Quelle est votre vision de l’avenir du biomimétisme et les ambitions de Bioxegy ?
Nous nous sommes imposés comme les experts de référence en France et jouissons d’une excellente réputation internationale, et le potentiel de développement reste immense. Notre stratégie s’articule autour de plusieurs axes : approfondissement et diversification de nos expertises, conquête de nouveaux clients, expansion internationale – notamment en Allemagne où nous sommes accompagnés par BPI France. Parallèlement, nous développons aussi notre propre propriété intellectuelle et nos technologies bio-inspirées internes. L’intelligence artificielle représente un levier majeur pour automatiser certains de nos processus et proposer des services complémentaires, comme des IA bio-inspirées.

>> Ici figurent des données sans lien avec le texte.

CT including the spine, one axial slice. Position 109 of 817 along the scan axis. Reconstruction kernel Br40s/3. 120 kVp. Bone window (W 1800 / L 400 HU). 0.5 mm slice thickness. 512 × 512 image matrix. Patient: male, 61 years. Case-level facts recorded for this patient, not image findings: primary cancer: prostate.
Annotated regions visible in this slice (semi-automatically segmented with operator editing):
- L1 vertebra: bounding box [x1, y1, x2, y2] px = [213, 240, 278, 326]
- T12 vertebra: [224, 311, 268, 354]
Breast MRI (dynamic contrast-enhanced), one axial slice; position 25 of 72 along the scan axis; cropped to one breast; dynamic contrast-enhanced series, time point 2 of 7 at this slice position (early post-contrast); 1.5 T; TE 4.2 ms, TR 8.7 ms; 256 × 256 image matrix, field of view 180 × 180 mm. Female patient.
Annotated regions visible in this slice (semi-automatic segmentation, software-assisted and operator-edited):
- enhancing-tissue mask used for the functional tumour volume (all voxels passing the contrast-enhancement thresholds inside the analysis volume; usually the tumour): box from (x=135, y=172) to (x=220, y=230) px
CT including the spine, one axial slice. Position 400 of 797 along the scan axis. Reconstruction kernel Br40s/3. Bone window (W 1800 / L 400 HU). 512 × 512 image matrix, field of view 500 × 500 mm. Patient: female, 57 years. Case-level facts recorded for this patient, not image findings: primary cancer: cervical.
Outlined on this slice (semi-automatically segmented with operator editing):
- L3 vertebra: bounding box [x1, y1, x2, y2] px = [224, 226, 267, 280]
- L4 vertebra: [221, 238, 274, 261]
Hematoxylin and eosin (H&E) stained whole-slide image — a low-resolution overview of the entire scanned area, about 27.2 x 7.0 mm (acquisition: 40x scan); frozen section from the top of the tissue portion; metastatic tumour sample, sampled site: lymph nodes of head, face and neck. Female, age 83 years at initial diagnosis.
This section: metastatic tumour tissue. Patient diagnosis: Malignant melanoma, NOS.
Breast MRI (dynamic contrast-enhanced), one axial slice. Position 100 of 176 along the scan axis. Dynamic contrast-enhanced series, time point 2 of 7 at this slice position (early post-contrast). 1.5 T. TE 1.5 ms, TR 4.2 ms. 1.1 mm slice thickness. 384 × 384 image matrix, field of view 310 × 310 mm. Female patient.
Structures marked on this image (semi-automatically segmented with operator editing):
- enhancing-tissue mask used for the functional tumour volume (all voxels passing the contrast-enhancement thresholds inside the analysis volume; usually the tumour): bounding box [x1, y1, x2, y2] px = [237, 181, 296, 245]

Avec 28 collaborateurs aujourd’hui et quatre nouveaux recrutements en cours, nous maintenons une croissance annuelle entre 50 et 70%. Cette dynamique témoigne de la maturité croissante du marché et de la reconnaissance progressive du biomimétisme comme source d’innovation majeure pour les défis industriels du XXIe siècle. Le biomimétisme n’est plus une curiosité scientifique : c’est un outil industriel concret qui recèle le potentiel de répondre aux enjeux de décarbonation, d’efficacité énergétique et d’innovation durable. Bioxegy ambitionne de poursuivre cette démocratisation en France et à l’international.